▸ Aim of the task:
Reproduce the following lines exactly as they appear.
:: Information given ::
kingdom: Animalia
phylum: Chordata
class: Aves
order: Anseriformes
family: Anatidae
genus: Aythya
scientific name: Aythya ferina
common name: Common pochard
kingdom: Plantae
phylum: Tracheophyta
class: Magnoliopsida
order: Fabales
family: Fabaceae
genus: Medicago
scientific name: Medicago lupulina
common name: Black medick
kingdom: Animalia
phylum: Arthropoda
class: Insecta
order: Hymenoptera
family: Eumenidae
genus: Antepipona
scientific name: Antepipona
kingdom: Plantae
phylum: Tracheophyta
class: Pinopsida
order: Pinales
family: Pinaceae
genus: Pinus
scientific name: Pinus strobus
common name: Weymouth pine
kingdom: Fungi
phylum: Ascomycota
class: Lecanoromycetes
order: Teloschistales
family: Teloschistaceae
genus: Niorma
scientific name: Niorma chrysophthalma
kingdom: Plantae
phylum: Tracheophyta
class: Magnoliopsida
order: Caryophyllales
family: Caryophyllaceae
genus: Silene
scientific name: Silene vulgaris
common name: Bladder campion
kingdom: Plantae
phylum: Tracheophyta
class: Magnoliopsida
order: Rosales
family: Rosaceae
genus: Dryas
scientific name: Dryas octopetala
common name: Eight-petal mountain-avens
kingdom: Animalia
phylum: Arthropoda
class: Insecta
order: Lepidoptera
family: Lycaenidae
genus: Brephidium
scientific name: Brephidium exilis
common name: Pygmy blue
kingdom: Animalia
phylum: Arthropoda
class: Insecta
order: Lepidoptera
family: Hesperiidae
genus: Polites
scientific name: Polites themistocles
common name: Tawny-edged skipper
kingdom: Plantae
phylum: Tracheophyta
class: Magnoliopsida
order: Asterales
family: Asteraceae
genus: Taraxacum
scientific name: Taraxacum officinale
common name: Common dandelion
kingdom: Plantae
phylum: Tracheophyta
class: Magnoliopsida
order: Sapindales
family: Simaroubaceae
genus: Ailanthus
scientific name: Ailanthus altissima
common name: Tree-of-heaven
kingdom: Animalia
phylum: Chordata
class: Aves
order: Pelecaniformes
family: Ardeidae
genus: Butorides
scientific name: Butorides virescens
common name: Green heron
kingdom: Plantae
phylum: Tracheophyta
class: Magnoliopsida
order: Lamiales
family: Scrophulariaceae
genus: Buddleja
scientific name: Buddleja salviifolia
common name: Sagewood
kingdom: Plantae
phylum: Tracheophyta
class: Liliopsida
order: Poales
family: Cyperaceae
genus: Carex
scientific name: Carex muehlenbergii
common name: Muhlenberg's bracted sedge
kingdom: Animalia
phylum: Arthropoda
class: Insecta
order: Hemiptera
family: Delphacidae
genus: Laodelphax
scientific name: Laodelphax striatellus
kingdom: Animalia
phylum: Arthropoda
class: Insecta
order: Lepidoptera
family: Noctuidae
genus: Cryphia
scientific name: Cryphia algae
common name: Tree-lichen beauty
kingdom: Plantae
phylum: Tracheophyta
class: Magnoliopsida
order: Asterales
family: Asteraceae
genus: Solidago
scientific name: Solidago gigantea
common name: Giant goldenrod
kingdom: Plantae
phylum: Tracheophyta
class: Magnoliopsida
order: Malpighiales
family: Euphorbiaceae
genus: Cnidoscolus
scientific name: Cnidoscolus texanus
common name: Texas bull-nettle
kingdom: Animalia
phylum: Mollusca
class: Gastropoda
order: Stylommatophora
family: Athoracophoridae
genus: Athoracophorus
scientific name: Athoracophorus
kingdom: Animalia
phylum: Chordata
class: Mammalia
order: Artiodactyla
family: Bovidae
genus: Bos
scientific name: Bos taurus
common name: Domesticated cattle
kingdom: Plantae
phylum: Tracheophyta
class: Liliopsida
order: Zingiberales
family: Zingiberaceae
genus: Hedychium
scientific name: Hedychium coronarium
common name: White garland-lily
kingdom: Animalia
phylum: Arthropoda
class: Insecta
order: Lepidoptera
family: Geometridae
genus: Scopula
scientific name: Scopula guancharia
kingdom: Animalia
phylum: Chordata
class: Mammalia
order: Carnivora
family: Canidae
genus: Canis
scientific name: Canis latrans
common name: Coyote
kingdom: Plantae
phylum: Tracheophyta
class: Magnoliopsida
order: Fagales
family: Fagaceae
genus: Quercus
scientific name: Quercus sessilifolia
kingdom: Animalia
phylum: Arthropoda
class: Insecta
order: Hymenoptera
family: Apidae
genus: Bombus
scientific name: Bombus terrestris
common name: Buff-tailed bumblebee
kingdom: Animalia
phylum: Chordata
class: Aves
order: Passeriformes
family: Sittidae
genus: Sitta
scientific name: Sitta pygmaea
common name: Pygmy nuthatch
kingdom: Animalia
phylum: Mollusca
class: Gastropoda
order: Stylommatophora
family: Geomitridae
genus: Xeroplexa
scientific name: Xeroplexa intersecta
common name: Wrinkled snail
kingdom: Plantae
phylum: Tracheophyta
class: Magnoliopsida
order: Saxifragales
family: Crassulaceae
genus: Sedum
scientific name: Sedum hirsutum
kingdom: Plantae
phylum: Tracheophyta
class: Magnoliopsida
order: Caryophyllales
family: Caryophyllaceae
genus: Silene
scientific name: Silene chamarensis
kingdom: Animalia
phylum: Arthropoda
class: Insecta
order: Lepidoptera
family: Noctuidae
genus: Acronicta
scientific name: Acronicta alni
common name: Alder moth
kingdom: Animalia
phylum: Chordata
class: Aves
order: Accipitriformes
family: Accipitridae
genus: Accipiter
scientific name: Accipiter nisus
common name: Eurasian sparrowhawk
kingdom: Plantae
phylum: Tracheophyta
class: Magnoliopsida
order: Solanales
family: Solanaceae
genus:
:::
▸ Answer to this task:
kingdom: Animalia
phylum: Chordata
class: Aves
order: Anseriformes
family: Anatidae
genus: Aythya
scientific name: Aythya ferina
common name: Common pochard
kingdom: Plantae
phylum: Tracheophyta
class: Magnoliopsida
order: Fabales
family: Fabaceae
genus: Medicago
scientific name: Medicago lupulina
common name: Black medick
kingdom: Animalia
phylum: Arthropoda
class: Insecta
order: Hymenoptera
family: Eumenidae
genus: Antepipona
scientific name: Antepipona
kingdom: Plantae
phylum: Tracheophyta
class: Pinopsida
order: Pinales
family: Pinaceae
genus: Pinus
scientific name: Pinus strobus
common name: Weymouth pine
kingdom: Fungi
phylum: Ascomycota
class: Lecanoromycetes
order: Teloschistales
family: Teloschistaceae
genus: Niorma
scientific name: Niorma chrysophthalma
kingdom: Plantae
phylum: Tracheophyta
class: Magnoliopsida
order: Caryophyllales
family: Caryophyllaceae
genus: Silene
scientific name: Silene vulgaris
common name: Bladder campion
kingdom: Plantae
phylum: Tracheophyta
class: Magnoliopsida
order: Rosales
family: Rosaceae
genus: Dryas
scientific name: Dryas octopetala
common name: Eight-petal mountain-avens
kingdom: Animalia
phylum: Arthropoda
class: Insecta
order: Lepidoptera
family: Lycaenidae
genus: Brephidium
scientific name: Brephidium exilis
common name: Pygmy blue
kingdom: Animalia
phylum: Arthropoda
class: Insecta
order: Lepidoptera
family: Hesperiidae
genus: Polites
scientific name: Polites themistocles
common name: Tawny-edged skipper
kingdom: Plantae
phylum: Tracheophyta
class: Magnoliopsida
order: Asterales
family: Asteraceae
genus: Taraxacum
scientific name: Taraxacum officinale
common name: Common dandelion
kingdom: Plantae
phylum: Tracheophyta
class: Magnoliopsida
order: Sapindales
family: Simaroubaceae
genus: Ailanthus
scientific name: Ailanthus altissima
common name: Tree-of-heaven
kingdom: Animalia
phylum: Chordata
class: Aves
order: Pelecaniformes
family: Ardeidae
genus: Butorides
scientific name: Butorides virescens
common name: Green heron
kingdom: Plantae
phylum: Tracheophyta
class: Magnoliopsida
order: Lamiales
family: Scrophulariaceae
genus: Buddleja
scientific name: Buddleja salviifolia
common name: Sagewood
kingdom: Plantae
phylum: Tracheophyta
class: Liliopsida
order: Poales
family: Cyperaceae
genus: Carex
scientific name: Carex muehlenbergii
common name: Muhlenberg's bracted sedge
kingdom: Animalia
phylum: Arthropoda
class: Insecta
order: Hemiptera
family: Delphacidae
genus: Laodelphax
scientific name: Laodelphax striatellus
kingdom: Animalia
phylum: Arthropoda
class: Insecta
order: Lepidoptera
family: Noctuidae
genus: Cryphia
scientific name: Cryphia algae
common name: Tree-lichen beauty
kingdom: Plantae
phylum: Tracheophyta
class: Magnoliopsida
order: Asterales
family: Asteraceae
genus: Solidago
scientific name: Solidago gigantea
common name: Giant goldenrod
kingdom: Plantae
phylum: Tracheophyta
class: Magnoliopsida
order: Malpighiales
family: Euphorbiaceae
genus: Cnidoscolus
scientific name: Cnidoscolus texanus
common name: Texas bull-nettle
kingdom: Animalia
phylum: Mollusca
class: Gastropoda
order: Stylommatophora
family: Athoracophoridae
genus: Athoracophorus
scientific name: Athoracophorus
kingdom: Animalia
phylum: Chordata
class: Mammalia
order: Artiodactyla
family: Bovidae
genus: Bos
scientific name: Bos taurus
common name: Domesticated cattle
kingdom: Plantae
phylum: Tracheophyta
class: Liliopsida
order: Zingiberales
family: Zingiberaceae
genus: Hedychium
scientific name: Hedychium coronarium
common name: White garland-lily
kingdom: Animalia
phylum: Arthropoda
class: Insecta
order: Lepidoptera
family: Geometridae
genus: Scopula
scientific name: Scopula guancharia
kingdom: Animalia
phylum: Chordata
class: Mammalia
order: Carnivora
family: Canidae
genus: Canis
scientific name: Canis latrans
common name: Coyote
kingdom: Plantae
phylum: Tracheophyta
class: Magnoliopsida
order: Fagales
family: Fagaceae
genus: Quercus
scientific name: Quercus sessilifolia
kingdom: Animalia
phylum: Arthropoda
class: Insecta
order: Hymenoptera
family: Apidae
genus: Bombus
scientific name: Bombus terrestris
common name: Buff-tailed bumblebee
kingdom: Animalia
phylum: Chordata
class: Aves
order: Passeriformes
family: Sittidae
genus: Sitta
scientific name: Sitta pygmaea
common name: Pygmy nuthatch
kingdom: Animalia
phylum: Mollusca
class: Gastropoda
order: Stylommatophora
family: Geomitridae
genus: Xeroplexa
scientific name: Xeroplexa intersecta
common name: Wrinkled snail
kingdom: Plantae
phylum: Tracheophyta
class: Magnoliopsida
order: Saxifragales
family: Crassulaceae
genus: Sedum
scientific name: Sedum hirsutum
kingdom: Plantae
phylum: Tracheophyta
class: Magnoliopsida
order: Caryophyllales
family: Caryophyllaceae
genus: Silene
scientific name: Silene chamarensis
kingdom: Animalia
phylum: Arthropoda
class: Insecta
order: Lepidoptera
family: Noctuidae
genus: Acronicta
scientific name: Acronicta alni
common name: Alder moth
kingdom: Animalia
phylum: Chordata
class: Aves
order: Accipitriformes
family: Accipitridae
genus: Accipiter
scientific name: Accipiter nisus
common name: Eurasian sparrowhawk
kingdom: Plantae
phylum: Tracheophyta
class: Magnoliopsida
order: Solanales
family: Solanaceae
genus:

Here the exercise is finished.